WHAT YOU WILL DO ▸ The records beneath should be printed exactly, and the pictures are to be left out.

[Saved data entries]

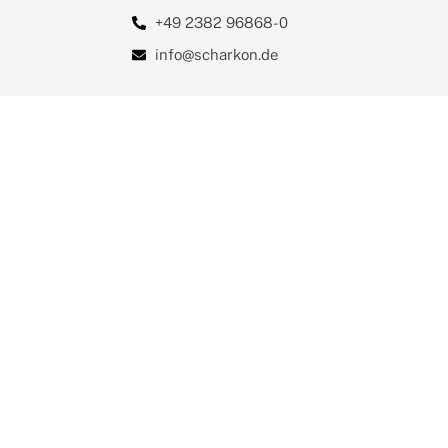
+49 2382 96868-0
info@scharkon.de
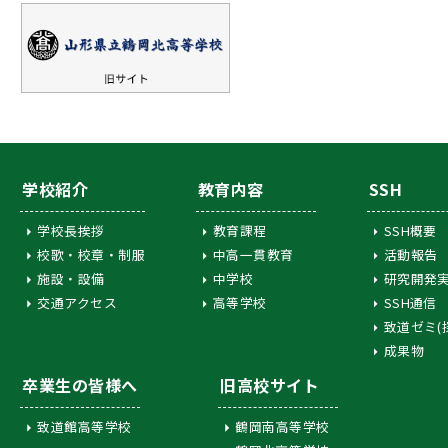
学校紹介
教育内容
SSH
学校長挨拶
教育課程
SSH概要
校歌・校章・制服
中高一貫教育
活動報告
施設・設備
中学校
研究開発
交通アクセス
高等学校
SSH通信
致道ゼミ(
成果物
卒業生の皆様へ
旧高校サイト
致道館高等学校
鶴岡南高等学校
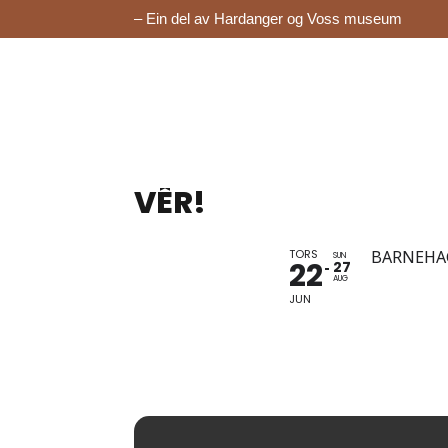
– Ein del av Hardanger og Voss museum
VÊR!
TORS
BARNEHA
SUN
22
27
AUG
JUN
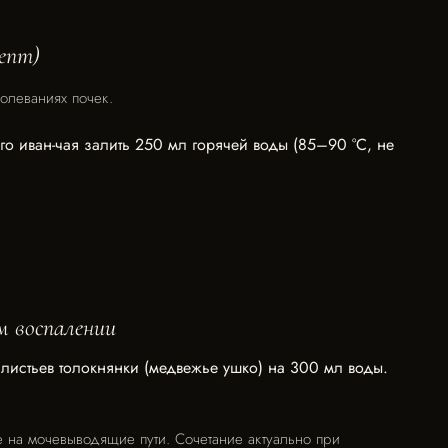
цепт)
болеваниях почек.
о иван-чая залить 250 мл горячей воды (85–90 °C, не
м воспалении
 листьев толокнянки (медвежье ушко) на 300 мл воды.
е на мочевыводящие пути. Сочетание актуально при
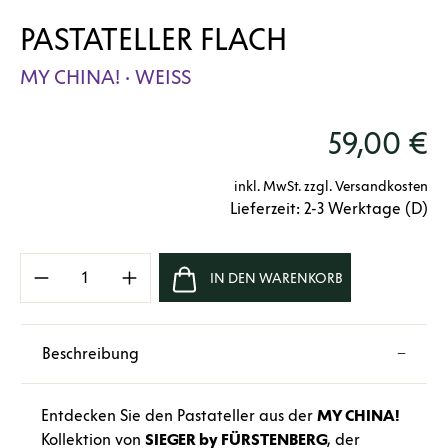
PASTATELLER FLACH
MY CHINA! · WEISS
59,00 €
inkl. MwSt. zzgl. Versandkosten
Lieferzeit: 2-3 Werktage (D)
Produkt Anzahl: Gib den gewünschten Wert e
IN DEN WARENKORB
Beschreibung
Entdecken Sie den Pastateller aus der
MY CHINA!
Kollektion von
SIEGER by FÜRSTENBERG
, der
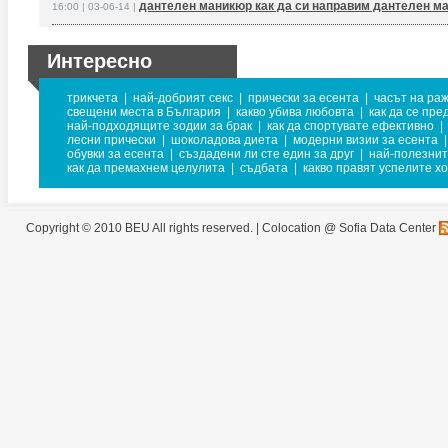
дантелен маникюр как да си направим дантелен м
16:00 | 03-06-14 |
Интересно
трикчета
|
най-добрият секс
|
прически за есента
|
часът на ра
свещени места в България
|
какво убива любовта
|
как да се пре
най-подходящите зодии за брак
|
как да спортувате ефективно
|
лесни прически
|
шоколадова диета
|
модерни визии за есента
|
обувки за есента
|
създадени ли сте един за друг
|
най-полезнит
как да премахнем целулита
|
съдбата
|
какво правят успелите х
Copyright © 2010 BEU All rights reserved. |
Colocation @ Sofia Data Center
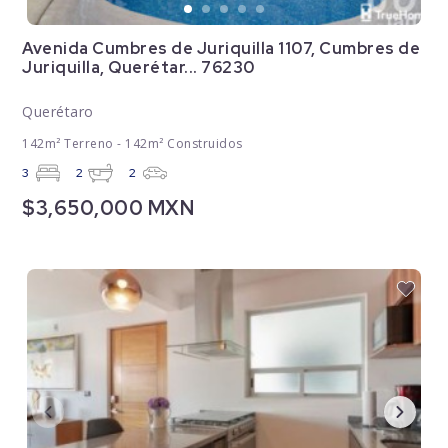
Avenida Cumbres de Juriquilla 1107, Cumbres de
Juriquilla, Querétar... 76230
Querétaro
142m² Terreno - 142m² Construidos
3
2
2
$3,650,000 MXN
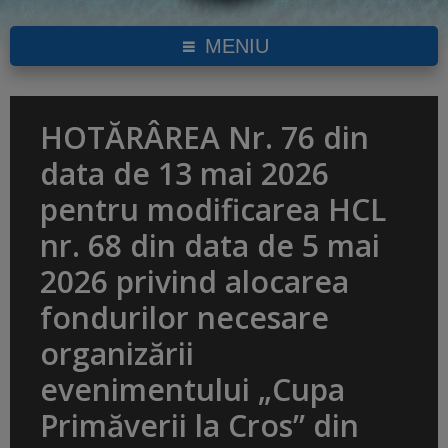
MENIU
HOTĂRÂREA Nr. 76 din
data de 13 mai 2026
pentru modificarea HCL
nr. 68 din data de 5 mai
2026 privind alocarea
fondurilor necesare
organizării
evenimentului „Cupa
Primăverii la Cros” din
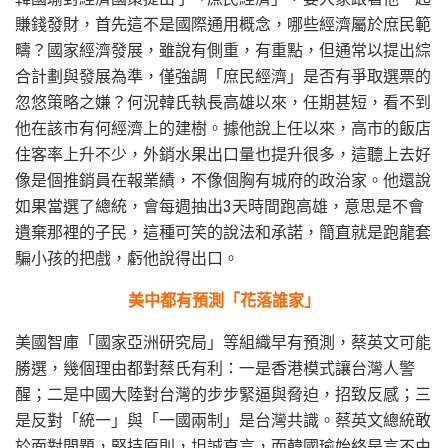
賺錢發財，首先這不是國際通用概念，哪些經濟屬於庶民範
疇？國家經濟發展，雖說有側重，有重點，但通常以提出綜
合計劃與發展為準，僅強調「庶民經濟」是否有爭取選票的
忽悠策略之嫌？何況韓氏執長高雄以來，任期甚短，看不到
他在該市有何經濟上的建樹。據他說上任以來，高市的飯店
住客率上升不少，外銷水果出口量也提升很多，這聽上去好
像是個推銷員在報業績，不像個胸有城府的政治家。他還說
如果當選了總統，會每週抽出3天時間跑高雄，意思是不會
遺棄那裡的子民，這種可笑的說法和承諾，簡直就是跑龍套
騙小孩的把戲，虧他說得出口。
美中都有預測「花落誰家」
美國智庫「國家亞洲研究局」等組織早有預測，蔡英文可能
勝選，幾個理由都對蔡氏有利：一是香港模式讓台灣人警
醒；二是中國大陸對台灣的步步緊逼與脅迫，招致反感；三
是反對「統一」與「一國兩制」是台灣共識。蔡英文總統敢
於面對問題，堅持原則，坦誠直言，而韓國瑜始終是言不由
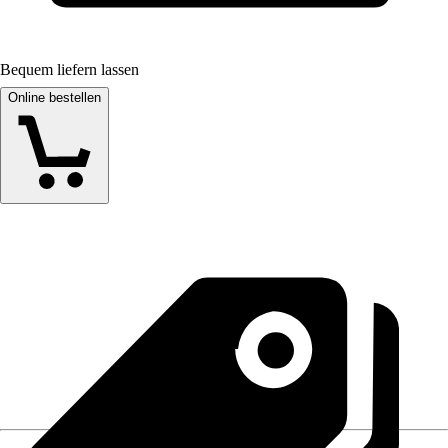
Bequem liefern lassen
Online bestellen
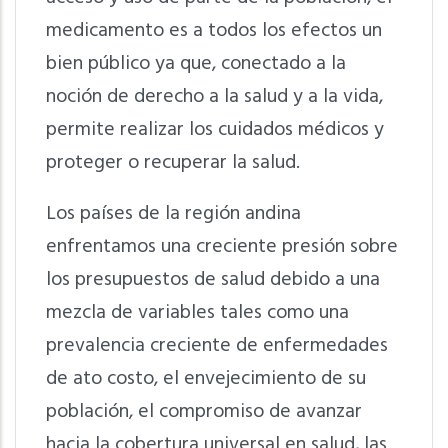
medicamento es a todos los efectos un
bien público ya que, conectado a la
noción de derecho a la salud y a la vida,
permite realizar los cuidados médicos y
proteger o recuperar la salud.
Los países de la región andina
enfrentamos una creciente presión sobre
los presupuestos de salud debido a una
mezcla de variables tales como una
prevalencia creciente de enfermedades
de ato costo, el envejecimiento de su
población, el compromiso de avanzar
hacia la cobertura universal en salud, las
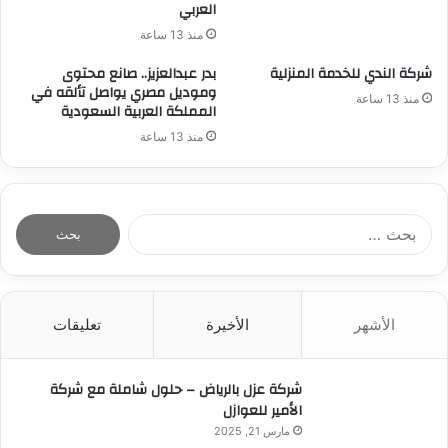
العربي
منذ 13 ساعة
شركة الندي للخدمة المنزلية
بدر عبدالعزيز.. صانع محتوى
وموديل مصري يواصل تألقه في
منذ 13 ساعة
المملكة العربية السعودية
منذ 13 ساعة
ا
ل
ب
ح
ث
الأشهر
الأخيرة
تعليقات
ع
ن
:
شركة عزل بالرياض – حلول شاملة مع شركة
الأمير للعوازل
مارس 21, 2025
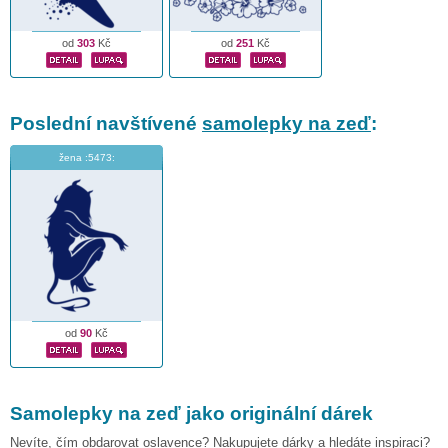
od
303
Kč
od
251
Kč
Poslední navštívené
samolepky na zeď
:
žena :5473:
od
90
Kč
Samolepky na zeď jako originální dárek
Nevíte, čím obdarovat oslavence? Nakupujete dárky a hledáte inspiraci?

ANSWER SPACE ▸
+49 2382 96868-0
info@scharkon.de
学校紹介
教育内容
SSH
学校長挨拶
教育課程
SSH概要
校歌・校章・制服
中高一貫教育
活動報告
施設・設備
中学校
研究開発
交通アクセス
高等学校
SSH通信
致道ゼミ(
成果物
卒業生の皆様へ
旧高校サイト
致道館高等学校
鶴岡南高等学校
– Ein del av Hardanger og Voss museum
VÊR!
TORS
BARNEHA
SUN
22
27
AUG
JUN
цепт)
болеваниях почек.
о иван-чая залить 250 мл горячей воды (85–90 °C, не
м воспалении
 листьев толокнянки (медвежье ушко) на 300 мл воды.
е на мочевыводящие пути. Сочетание актуально при
PASTATELLER FLACH
MY CHINA! · WEISS
59,00 €
inkl. MwSt. zzgl. Versandkosten
Lieferzeit: 2-3 Werktage (D)
Produkt Anzahl: Gib den gewünschten Wert e
IN DEN WARENKORB
Beschreibung
Entdecken Sie den Pastateller aus der
MY CHINA!
Kollektion von
SIEGER by FÜRSTENBERG
, der
дантелен маникюр как да си направим дантелен м
16:00 | 03-06-14 |
Интересно
трикчета
|
най-добрият секс
|
прически за есента
|
часът на ра
свещени места в България
|
какво убива любовта
|
как да се пре
най-подходящите зодии за брак
|
как да спортувате ефективно
|
лесни прически
|
шоколадова диета
|
модерни визии за есента
|
обувки за есента
|
създадени ли сте един за друг
|
най-полезнит
как да премахнем целулита
|
съдбата
|
какво правят успелите х
Copyright © 2010 BEU All rights reserved. |
Colocation @ Sofia Data Center
Avenida Cumbres de Juriquilla 1107, Cumbres de
Juriquilla, Querétar... 76230
Querétaro
142m² Terreno - 142m² Construidos
3
2
2
$3,650,000 MXN
MENIU
HOTĂRÂREA Nr. 76 din
data de 13 mai 2026
pentru modificarea HCL
nr. 68 din data de 5 mai
2026 privind alocarea
fondurilor necesare
organizării
evenimentului „Cupa
Primăverii la Cros” din
賺錢發財，首先這不是國際通用概念，哪些經濟屬於庶民範
疇？國家經濟發展，雖說有側重，有重點，但通常以提出綜
合計劃與發展為準，僅強調「庶民經濟」是否有爭取選票的
忽悠策略之嫌？何況韓氏執長高雄以來，任期甚短，看不到
他在該市有何經濟上的建樹。據他說上任以來，高市的飯店
住客率上升不少，外銷水果出口量也提升很多，這聽上去好
像是個推銷員在報業績，不像個胸有城府的政治家。他還說
如果當選了總統，會每週抽出3天時間跑高雄，意思是不會
遺棄那裡的子民，這種可笑的說法和承諾，簡直就是跑龍套
騙小孩的把戲，虧他說得出口。
美中都有預測「花落誰家」
美國智庫「國家亞洲研究局」等組織早有預測，蔡英文可能
勝選，幾個理由都對蔡氏有利：一是香港模式讓台灣人警
醒；二是中國大陸對台灣的步步緊逼與脅迫，招致反感；三
是反對「統一」與「一國兩制」是台灣共識。蔡英文總統敢
於面對問題，堅持原則，坦誠直言，而韓國瑜始終是言不由
Bequem liefern lassen
Online bestellen
medicamento es a todos los efectos un
bien público ya que, conectado a la
noción de derecho a la salud y a la vida,
permite realizar los cuidados médicos y
proteger o recuperar la salud.
Los países de la región andina
enfrentamos una creciente presión sobre
los presupuestos de salud debido a una
mezcla de variables tales como una
prevalencia creciente de enfermedades
de ato costo, el envejecimiento de su
población, el compromiso de avanzar
hacia la cobertura universal en salud, las
العربي
منذ 13 ساعة
شركة الندي للخدمة المنزلية
بدر عبدالعزيز.. صانع محتوى
وموديل مصري يواصل تألقه في
منذ 13 ساعة
المملكة العربية السعودية
منذ 13 ساعة
ا
ل
ب
ح
ث
الأشهر
الأخيرة
تعليقات
ع
ن
:
شركة عزل بالرياض – حلول شاملة مع شركة
الأمير للعوازل
مارس 21, 2025
od
303
Kč
od
251
Kč
Poslední navštívené
samolepky na zeď
:
žena :5473:
od
90
Kč
Samolepky na zeď jako originální dárek
Nevíte, čím obdarovat oslavence? Nakupujete dárky a hledáte inspiraci?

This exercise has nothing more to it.